◆ **Bagian Teks**

Khutbah

Kurban dan Haji, Perlambang Bagi Orang Bertaqwa

Pada hari ini, kaum muslimin seluruh dunia bersama-sama sedang melaksanakan ibadah shalat Idul Adha. Ibadah di Hari Raya Qurban ini adalah ibadah murni warisan dari Nabiullah Ibrahim a.s. dan putranya, Ismail a.s.

Ibrahim adalah manusia terpilih, rasul Allah yang patuh, sabar, taat, ikhlas, tawakkal, melaksanakan tugas besar dan berat, walaupun mengalami penderitaan, kekurangan serta susah payah. Ibrahim adalah contoh teladan bagi umat manusia.

Pada usia kurang lebih 80 tahun, Ibrahim dikaruniai seorang anak, yang ia beri nama Ismail. Ismail memiliki watak akhlakul karimah, patuh terhadap kedua orang tuanya. Di usia Ismail kurang lebih 14 tahun, Ibrahim mendapatkan perintah untuk mengorbankan anak satu-satunya itu. Ini adalah ujian bagi Ibrahim tentang kesempurnaan imannya serta ketinggian cintanya kepada Allah.

Sebelum perintah Tuhan itu dilaksanakan, Ibrahim berkonsultasi terlebih dahulu dengan putranya tercinta. Tetapi karena keduanya orang yang tulus, maka Ismail juga memohon kepada ayahnya untuk melaksanakan perintah tersebut, dengan hati yang ikhlas.

Riwayat ini termaktub di dalam al-Quran, “Maka ketika anak itu sampai (pada umur) sanggup berusaha bersamanya, (Ibrahim) berkata, “Wahai anakku! Sesungguhnya aku bermimpi bahwa aku menyembelihmu. Maka pikirkanlah bagaimana pendapatmu!” Dia (Ismail) menjawab, “Wahai ayahku! Lakukanlah apa yang diperintahkan (Allah) kepadamu; insya Allah engkau akan mendapatiku termasuk orang yang sabar. Maka setelah keduanya berserah diri, Maka ketika keduanya telah berserah diri dan dia (Ibrahim) membaringkan anaknya atas pelipis(nya), (untuk melaksanakan perintah Allah). Lalu Kami panggil dia, “Wahai Ibrahim! sungguh, engkau telah membenarkan mimpi itu.” Sungguh, demikianlah Kami memberi balasan kepada orang-orang yang berbuat baik. Sesungguhnya ini benar-benar suatu ujian yang nyata. Dan Kami tebus anak itu dengan seekor sembelihan yang besar.” (QS Ash-Shaffat, 37:102-107).

◆ **Baris yang Ditampilkan**

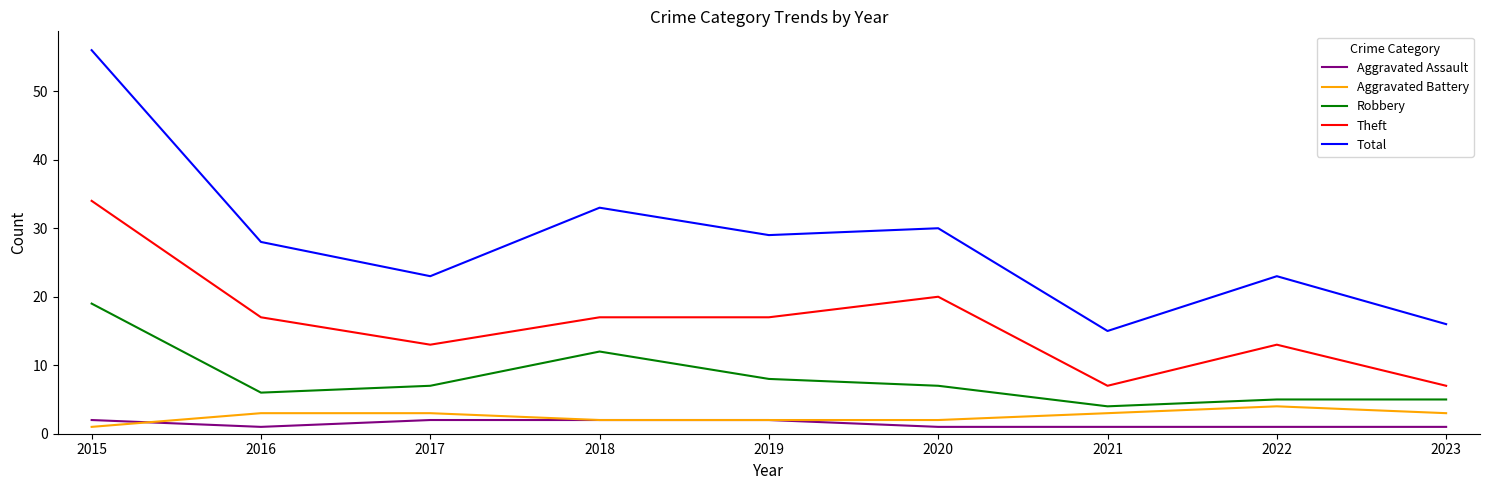

True or false: Robbery and Aggravated Battery cross at least once.

False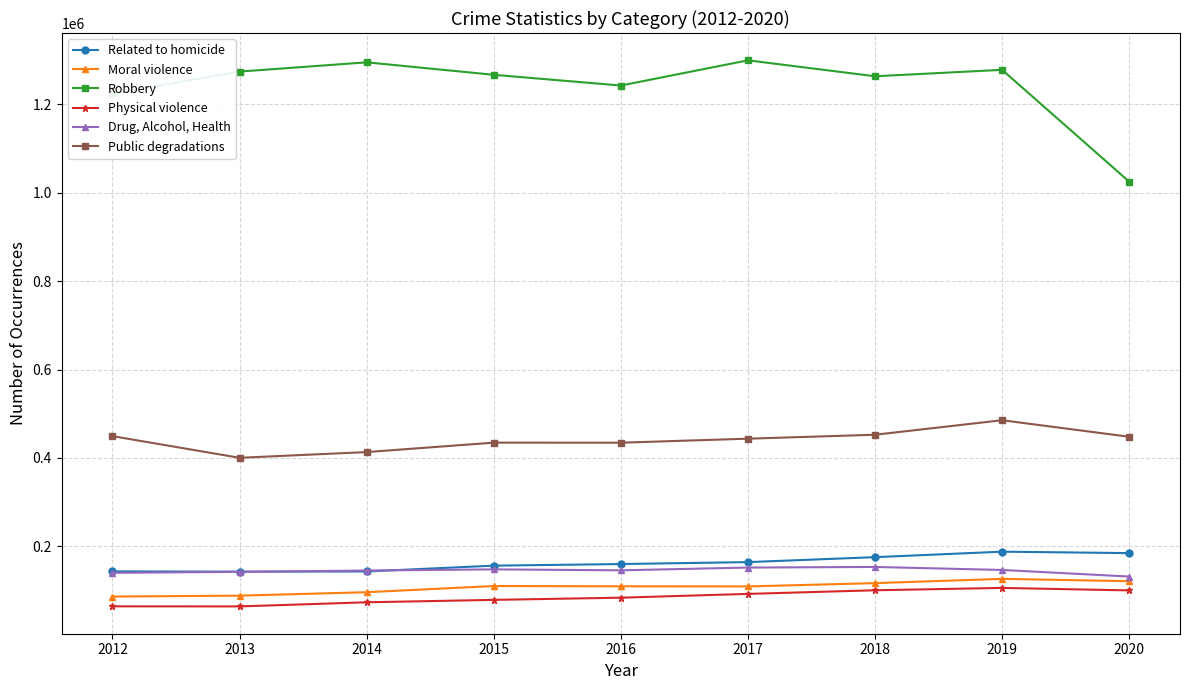

What is the value of the Moral violence point at the 5th from the left?

109894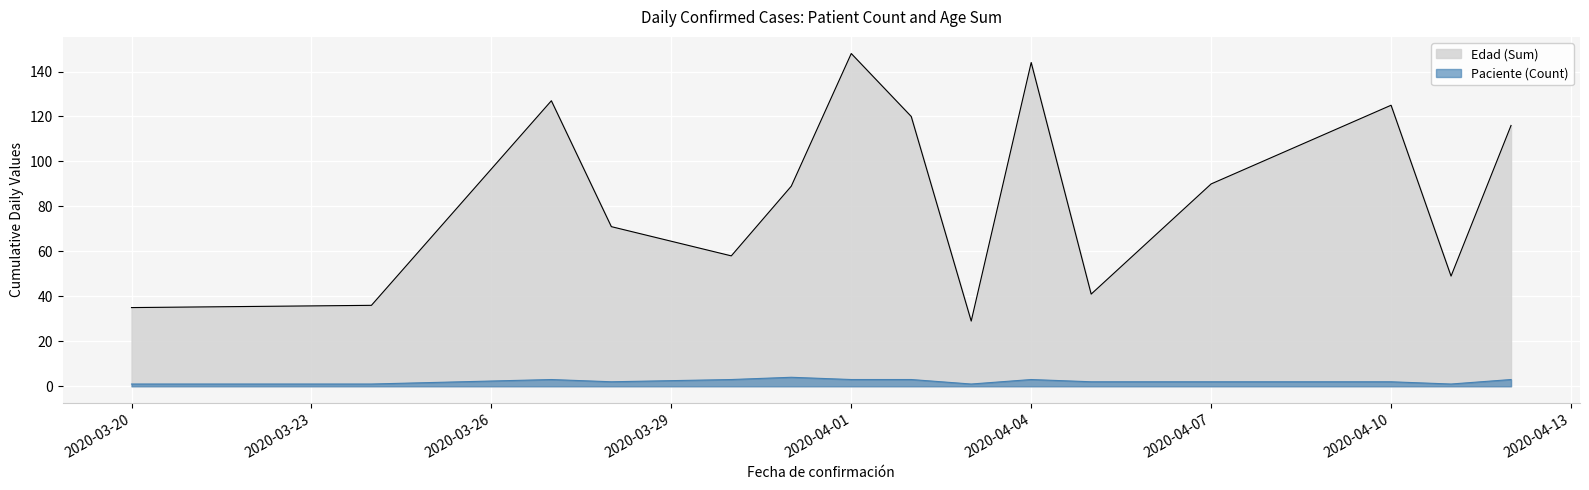

List the labels in order of Edad value, largest first.

2020-04-01, 2020-04-04, 2020-03-27, 2020-04-10, 2020-04-02, 2020-04-12, 2020-04-07, 2020-03-31, 2020-03-28, 2020-03-30, 2020-04-11, 2020-04-05, 2020-03-24, 2020-03-20, 2020-04-03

◆ **Tugas yang Dikerjakan**
Menurut khutbah tentang kurban dan haji, berapa kira-kira usia Ismail ketika Ibrahim mendapat perintah untuk mengorbankannya?

◆ **Penyelesaian**
Usia Ismail saat itu kurang lebih 14 tahun.